In fact, the complete list and range of services and support that we provide is actually significantly greater than the one above – from working to secure business investment and jobs for local people to making e-books available free of charge in our libraries. We are actually responsible for 167 individual service areas according to a budget analysis I saw recently.
We are required by law to make sure that some services are provided, including social care and waste collection.
But many of the services on that list are “discretionary” which means that we don’t have to provide them. Even so, they are almost always things which are valued by local people and make a positive difference to life in our Borough.
Maintaining and managing our public parks is one of those discretionary services. Our parks – 18 of which proudly fly the prestigious Green Flag quality standard – are fantastic assets. They are pleasant places where people can walk, jog, exercise a dog, get together with friends, work out in a green gym, enjoy an activity with a ranger, or attend an organised event.
As I’ve sadly had to write many times before, the savage cuts from this Tory Government and the previous Tory/Lib Dem Government are real. We have lost £86m since 2010 and by 2020 this number will be £100m. Knowsley has been hit harder than any other local authority in the country (and that’s a fact, not an “alternative fact”!). We have seen a significant reduction in our spending power which in turn means we have had to stop spending money in many areas where people might expect us to be more active.

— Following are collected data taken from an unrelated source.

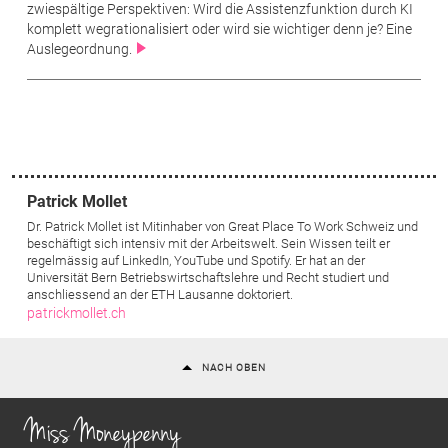
zwiespältige Perspektiven: Wird die Assistenzfunktion durch KI
komplett wegrationalisiert oder wird sie wichtiger denn je? Eine
Auslegeordnung.
Patrick Mollet
Dr. Patrick Mollet ist Mitinhaber von Great Place To Work Schweiz und
beschäftigt sich intensiv mit der Arbeitswelt. Sein Wissen teilt er
regelmässig auf LinkedIn, YouTube und Spotify. Er hat an der
Universität Bern Betriebswirtschaftslehre und Recht studiert und
anschliessend an der ETH Lausanne doktoriert.
patrickmollet.ch
NACH OBEN
Miss Moneypenny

When these cuts from Government really bite, it’s understandable that councils look at discretionary services and sometimes see them as an unaffordable luxury. As our funds reduce year on year, I do not want to get to the point something as important as our parks are constantly under threat.
That’s why, as we did with our leisure centres, we must act now to protect our parks. At the Council meeting last night, the Labour Group put forward a Notice of Motion aimed at protecting our parks and green spaces by establishing an independent board to make recommendations on their future. The Motion was carried unanimously with the support of the Lib Dems on the Council.
The Knowsley Parks and Green Spaces Review Board will review funding and governance arrangements for these facilities, and consult with the public to help them make their recommendations.
I also want the Board to continue the work we have started in exploring how our parks and green spaces could help to generate income which could be ploughed back into the costs of the maintenance and management. The Council has already started this process by running bush craft sessions, “Forest Schools” and offering team building experiences in local parks, all of which were well received. More activities like this would help keep the parks open and free to access to all our residents, which is, I’m sure, what we all want to see.
Now that the Notice of Motion has been passed, work will begin to recruit members to the Board. They will include representatives from local Town and Parish Councils, local businesses, “Friends of Parks” groups and academics. They will carry out research from March to June, and then begin talking to local people and other stakeholders in July and August before presenting their recommendations to the Council in October.
I and my fellow Councillors do not regard our parks simply as something that “nice to have”. They play an important role in delivering benefits for the health and wellbeing of all people visiting and living here, young and old.
I’m confident that, by taking a more co-operative approach to the management of these important community facilities, we can protect and even enhance them. While some other local authorities across the country are simply cutting their parks budgets, that is not good enough for us – we want to find a solution which protects these amazing places from future budget cuts whilst ensuring that they remain in place for our children and their children to enjoy for years to come.